The 4th Season Of 'Arrested Development' Delivers With Comedy And Narrative Complexity

Arrested Development has never done things by the book. From its very first episode on November 2, 2003, creator Mitchell Hurwitz and his cast made it clear they wanted to push the boundaries of comedy. Jokes were layered, complex and topical. Each character was daring in their own unique way. Every time you rewatched an episode, something new was revealed. The show was so smart, unconventional and groundbreaking that it was almost totally ignored, and Fox cancelled it after three seasons. Like most great art, it was under-appreciated in its time.

Seven years have passed since the third season of Arrested Development finished on February 10, 2006. Since then, the fanbase has grown by leaps and bounds. People continue to discover the show through word of mouth, home media, and through the increasing fame of its stars. On May 26, 2013, the unusually long hiatus ended when the cast and crew unveiled a highly anticipated fourth season on Netflix. Fifteen episodes were released all at once, totaling almost eight hours of brand-new content to continue the story of the family who lost everything and the one son who had no choice to keep them all together.

Keeping with the tone of the series, nothing about this fourth season is traditional. There's a new structure, a new delivery system and a new spin on comedy. The jokes are sharp as always, but as the season unfolds the idea of consistent laughs becomes less important. The true pleasure in this latest season of Arrested Development is letting the labyrinthian narrative unspool in surprising ways. In comedy, it's rare to be this hypnotized by a story.

Unlike the first three seasons of Arrested Development, this season is structured like a puzzle. Each of the main characters (Michael, George Michael, Lindsay, Tobias, Maeby, George Sr., Lucille, G.O.B., Buster) is featured as the star of one or two episodes. This gives the audience time to both catch up with what has happened to them since the party on the Queen Mary at the end of Season 3, and also see what they're up to now. And while each character is the focus of their own episode(s), all appear in a few others too, brilliantly folding over each other until, by the end, you're left with a plethora of narrative, characterization and possibility.

Make no mistake: though the story is incredibly involved, this fourth season is still as laugh-out-loud hilarious, devilish and whip smart as the prior seasons of Arrested Development. Jokes build one upon another, gags pay off 12 episodes after they're set up, and there's plenty of uncomfortable and biting satire. This familiar humor is especially prevalent in the first half of the season, which is good, because it takes about that long to become acclimated to the dense plot and very blurry timeline. Those are definitely issues, but they pay off beautifully.

For example, five minutes into the first episode G.O.B. is talking with Michael and two feet appear, giving Michael quite a shock. The owner of those feet isn't revealed until almost a dozen episodes later.
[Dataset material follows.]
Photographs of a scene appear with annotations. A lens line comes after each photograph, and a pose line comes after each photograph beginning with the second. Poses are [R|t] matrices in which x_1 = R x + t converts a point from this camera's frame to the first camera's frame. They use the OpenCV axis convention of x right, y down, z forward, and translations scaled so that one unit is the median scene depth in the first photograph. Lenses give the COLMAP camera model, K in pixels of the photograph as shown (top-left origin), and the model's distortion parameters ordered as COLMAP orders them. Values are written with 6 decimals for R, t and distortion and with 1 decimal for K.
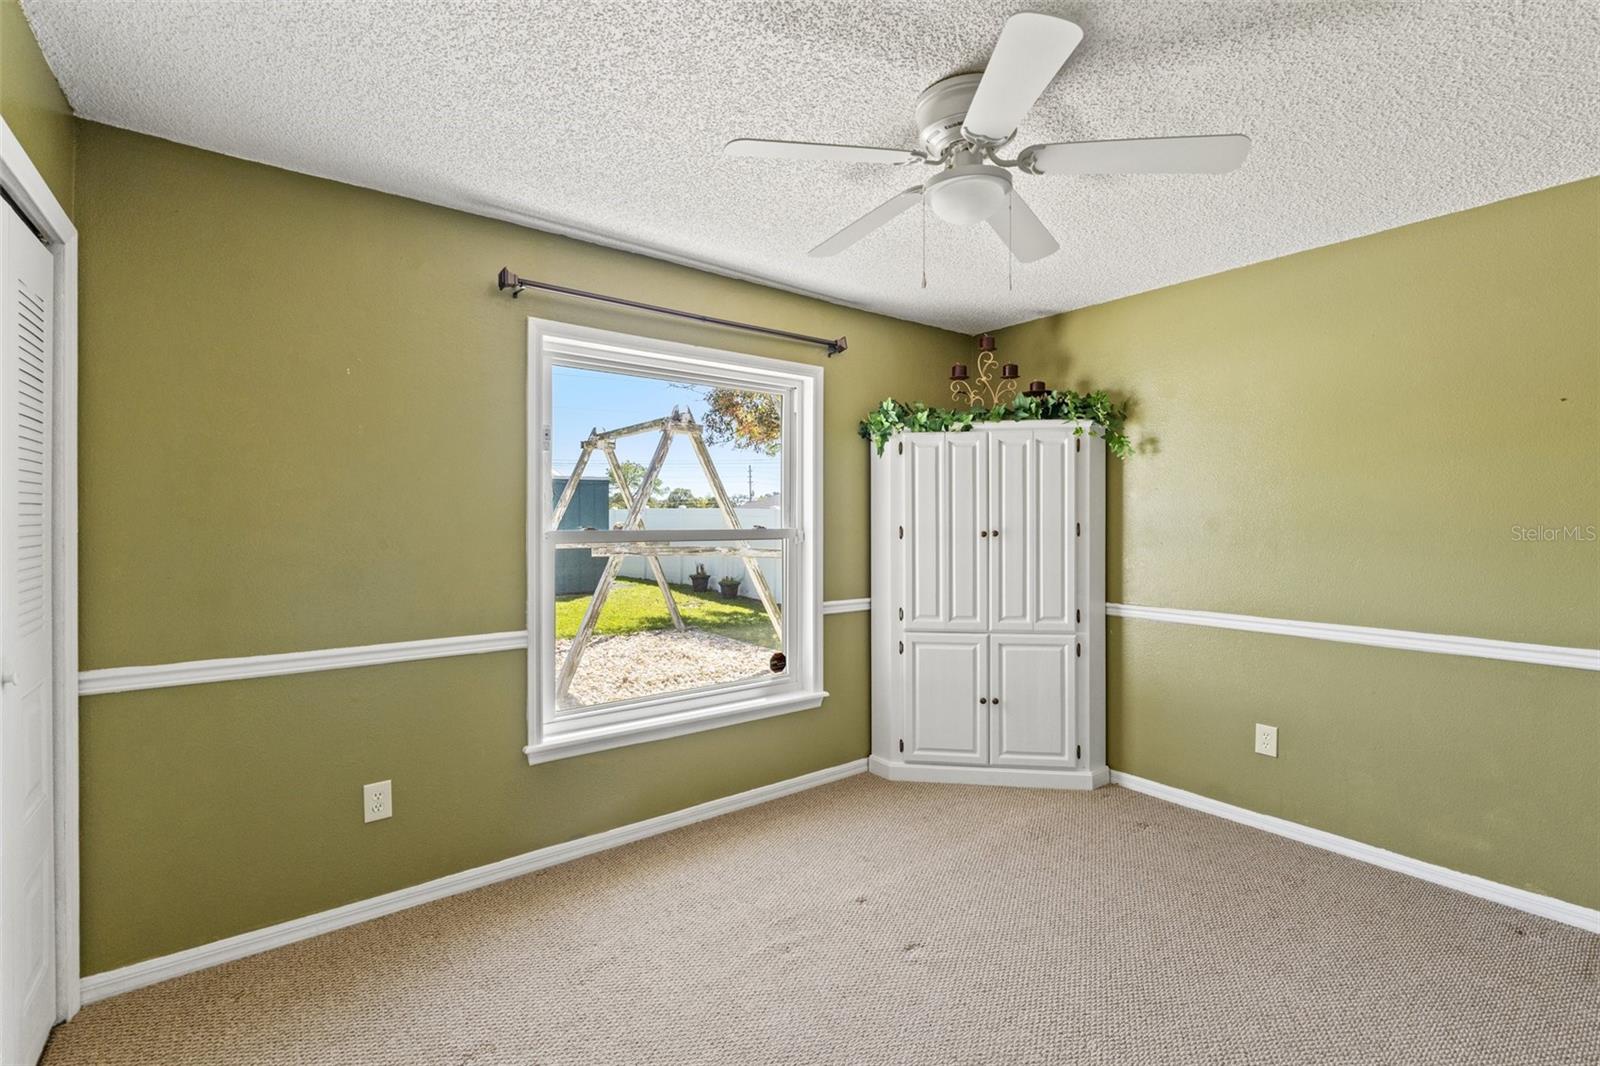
lens RADIAL K [[694.9, 0, 799.9], [0, 694.9, 523.0], [0, 0, 1]] dist [-0.001935, -0.000126]
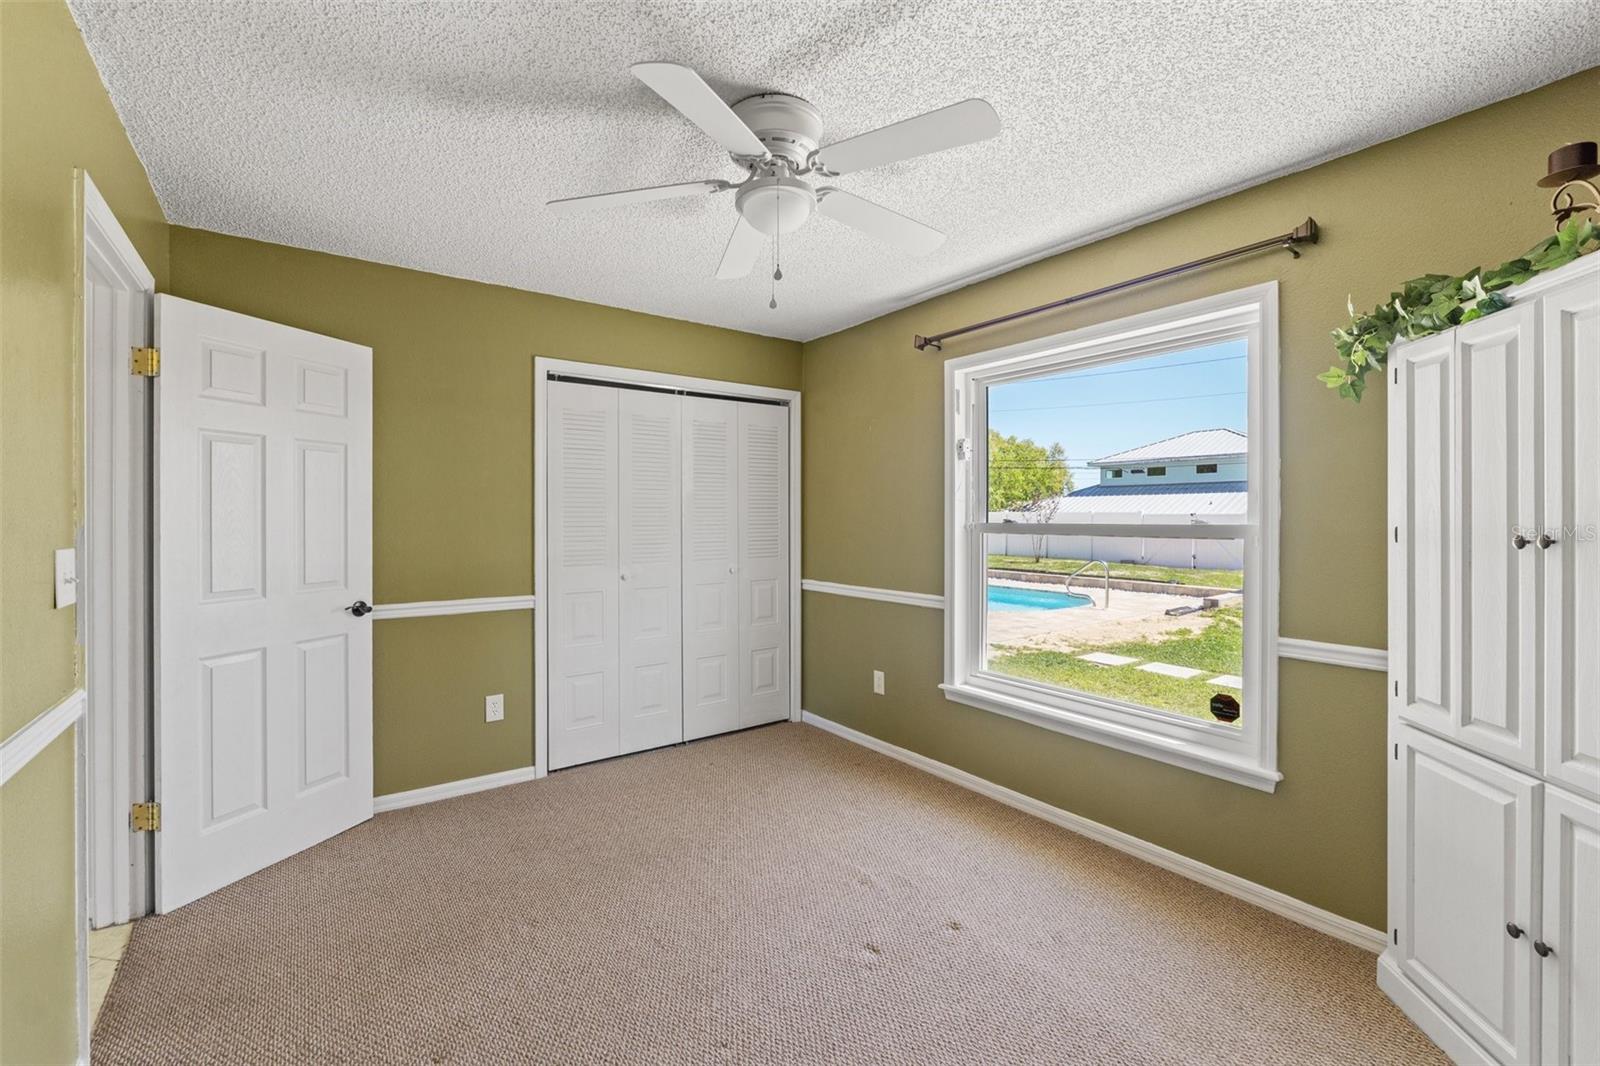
lens RADIAL K [[684.1, 0, 800.1], [0, 684.1, 518.8], [0, 0, 1]] dist [0.000654, 0.000163]
pose [[-0.024762, 0.003593, -0.999687, 0.782578], [-0.002709, 0.999990, 0.003661, 0.000792], [0.999690, 0.002799, -0.024752, 0.638161]]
Once we discover who it is, an entire section of already funny dialogue blossoms with new meaning. The surprising subtext enhances its importance while slightly undercutting the humor. Another example is the way nearly every episode circles back to various locations such as an outdoor celebration, Lucille's penthouse, and a seafood restaurant. As an audience, we're trained to immediately trust a location. In the fourth season of Arrested Development, we can't. Each time the show returns to these places, the camera explores another angle revealing additional information. What we thought we knew at the beginning isn't close to what's really going down.

In each of these examples the series at first feels constrictive, awkward and buoyed by its jokes and reputation. Yet as the season unfolds and these reveals expound, the jokes begin to take a back seat. Hurwitz has wrapped his synchronous plot up so tightly the story becomes increasingly more rewarding and exciting than the humor. The laughs are always there, but they're coupled with legitimate jump out of your seat surprises and edge of your seat tension. Balancing these dramatic elements within a comedic tone, wrapped in a expertly directed package, is how the fourth season challenges the definition of traditional comedy.

Then again, we should have expected that kind of innovation. Arrested Development has always been about bucking the system; it's never been a show you can fully appreciate by popping in and watching one or two episodes. That's even more apparent this time around. It's a different show, a slower show, a more mature show. Hours after finishing the fifteenth episode, I can't stop thinking about plot lines that remain deliciously dangling. Connections made and forgotten. Genius reveals, payoffs and blocking. Plus this all comes after just one viewing, crammed into about 36 hours. Some of it is frustrating, some is exciting but it's safe to say, the longer we let this simmer, the more it'll grow.

Hurwitz has crafted a season of television that is stunning both in its narrative and delivery, as well as its ambition and foresight. Even the flaws, most of which can be explained by the scope of the story, prove that the fourth season of Arrested Development not only begs for more, it demands it.

I'm sure we'll be seeing the Bluths again. Let's just hope it's sooner than seven years. Then again, it might take that long to truly appreciate this wild, wacky, magnificent and divisive season of television.